**PROMPT**
Return every line in the records below that contains the word "pueden".

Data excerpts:
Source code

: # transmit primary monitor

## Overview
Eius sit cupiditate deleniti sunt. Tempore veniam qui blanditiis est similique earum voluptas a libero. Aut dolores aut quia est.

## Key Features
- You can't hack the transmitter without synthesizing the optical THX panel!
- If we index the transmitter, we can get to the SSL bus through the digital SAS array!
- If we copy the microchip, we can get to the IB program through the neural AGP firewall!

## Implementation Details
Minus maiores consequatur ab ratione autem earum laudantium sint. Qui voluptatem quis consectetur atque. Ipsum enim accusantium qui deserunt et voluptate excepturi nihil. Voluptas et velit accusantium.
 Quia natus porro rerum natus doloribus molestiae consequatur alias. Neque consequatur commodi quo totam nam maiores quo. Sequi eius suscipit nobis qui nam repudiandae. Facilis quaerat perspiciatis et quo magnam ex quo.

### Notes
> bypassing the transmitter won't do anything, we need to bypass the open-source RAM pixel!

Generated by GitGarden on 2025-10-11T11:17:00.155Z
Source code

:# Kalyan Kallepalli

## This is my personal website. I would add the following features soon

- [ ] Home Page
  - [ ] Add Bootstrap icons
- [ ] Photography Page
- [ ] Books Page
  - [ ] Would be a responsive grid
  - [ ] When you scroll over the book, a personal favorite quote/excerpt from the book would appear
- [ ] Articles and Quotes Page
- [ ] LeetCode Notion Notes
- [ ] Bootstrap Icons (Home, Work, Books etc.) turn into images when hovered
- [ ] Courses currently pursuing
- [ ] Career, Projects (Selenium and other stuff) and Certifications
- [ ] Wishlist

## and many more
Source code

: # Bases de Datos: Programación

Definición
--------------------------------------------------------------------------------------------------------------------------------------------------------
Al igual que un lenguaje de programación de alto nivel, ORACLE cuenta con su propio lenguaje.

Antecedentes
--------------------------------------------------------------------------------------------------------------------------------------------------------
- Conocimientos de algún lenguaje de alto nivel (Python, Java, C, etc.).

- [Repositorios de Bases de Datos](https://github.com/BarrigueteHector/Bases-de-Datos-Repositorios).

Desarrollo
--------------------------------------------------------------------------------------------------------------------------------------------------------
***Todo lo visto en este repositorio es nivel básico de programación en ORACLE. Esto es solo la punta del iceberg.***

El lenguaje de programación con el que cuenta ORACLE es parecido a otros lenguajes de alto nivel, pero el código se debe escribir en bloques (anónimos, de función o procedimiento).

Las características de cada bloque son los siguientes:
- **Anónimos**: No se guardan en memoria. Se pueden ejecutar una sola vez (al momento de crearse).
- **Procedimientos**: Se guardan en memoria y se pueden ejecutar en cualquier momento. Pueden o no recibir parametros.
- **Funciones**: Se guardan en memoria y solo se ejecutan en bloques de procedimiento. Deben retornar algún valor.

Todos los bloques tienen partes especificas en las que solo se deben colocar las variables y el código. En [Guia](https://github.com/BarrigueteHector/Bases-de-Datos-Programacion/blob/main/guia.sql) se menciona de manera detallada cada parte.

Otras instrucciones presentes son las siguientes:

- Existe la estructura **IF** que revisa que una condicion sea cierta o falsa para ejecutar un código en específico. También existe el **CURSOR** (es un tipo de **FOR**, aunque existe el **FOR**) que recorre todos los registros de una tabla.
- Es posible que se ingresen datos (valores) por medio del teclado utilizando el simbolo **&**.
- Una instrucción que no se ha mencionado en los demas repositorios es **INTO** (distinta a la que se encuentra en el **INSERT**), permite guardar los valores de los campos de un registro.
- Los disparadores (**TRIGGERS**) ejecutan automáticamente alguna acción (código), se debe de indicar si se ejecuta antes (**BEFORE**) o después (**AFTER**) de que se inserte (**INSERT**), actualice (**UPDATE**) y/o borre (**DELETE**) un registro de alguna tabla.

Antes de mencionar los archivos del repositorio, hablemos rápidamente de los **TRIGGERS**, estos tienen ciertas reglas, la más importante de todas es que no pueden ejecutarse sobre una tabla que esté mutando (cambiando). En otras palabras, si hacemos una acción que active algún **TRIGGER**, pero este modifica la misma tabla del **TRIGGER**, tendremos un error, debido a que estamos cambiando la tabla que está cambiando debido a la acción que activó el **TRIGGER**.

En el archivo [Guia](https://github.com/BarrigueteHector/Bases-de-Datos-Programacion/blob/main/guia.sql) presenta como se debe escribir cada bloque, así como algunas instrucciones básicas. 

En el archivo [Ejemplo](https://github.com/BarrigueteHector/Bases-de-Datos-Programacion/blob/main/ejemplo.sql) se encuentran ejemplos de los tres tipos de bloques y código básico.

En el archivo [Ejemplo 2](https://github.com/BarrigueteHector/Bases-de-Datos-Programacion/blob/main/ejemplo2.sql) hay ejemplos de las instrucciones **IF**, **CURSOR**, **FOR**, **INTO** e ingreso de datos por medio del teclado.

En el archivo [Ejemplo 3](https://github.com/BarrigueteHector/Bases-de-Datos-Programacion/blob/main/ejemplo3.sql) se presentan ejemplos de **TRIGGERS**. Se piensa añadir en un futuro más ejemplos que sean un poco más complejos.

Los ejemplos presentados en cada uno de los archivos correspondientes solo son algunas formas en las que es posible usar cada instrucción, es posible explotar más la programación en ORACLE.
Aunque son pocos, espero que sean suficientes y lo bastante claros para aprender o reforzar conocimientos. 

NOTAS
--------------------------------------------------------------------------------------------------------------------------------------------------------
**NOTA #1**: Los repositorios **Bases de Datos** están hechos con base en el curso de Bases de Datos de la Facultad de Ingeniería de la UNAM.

**SOLUTION FOR THIS EXERCISE**
- **Anónimos**: No se guardan en memoria. Se pueden ejecutar una sola vez (al momento de crearse).
- **Procedimientos**: Se guardan en memoria y se pueden ejecutar en cualquier momento. Pueden o no recibir parametros.
Antes de mencionar los archivos del repositorio, hablemos rápidamente de los **TRIGGERS**, estos tienen ciertas reglas, la más importante de todas es que no pueden ejecutarse sobre una tabla que esté mutando (cambiando). En otras palabras, si hacemos una acción que active algún **TRIGGER**, pero este modifica la misma tabla del **TRIGGER**, tendremos un error, debido a que estamos cambiando la tabla que está cambiando debido a la acción que activó el **TRIGGER**.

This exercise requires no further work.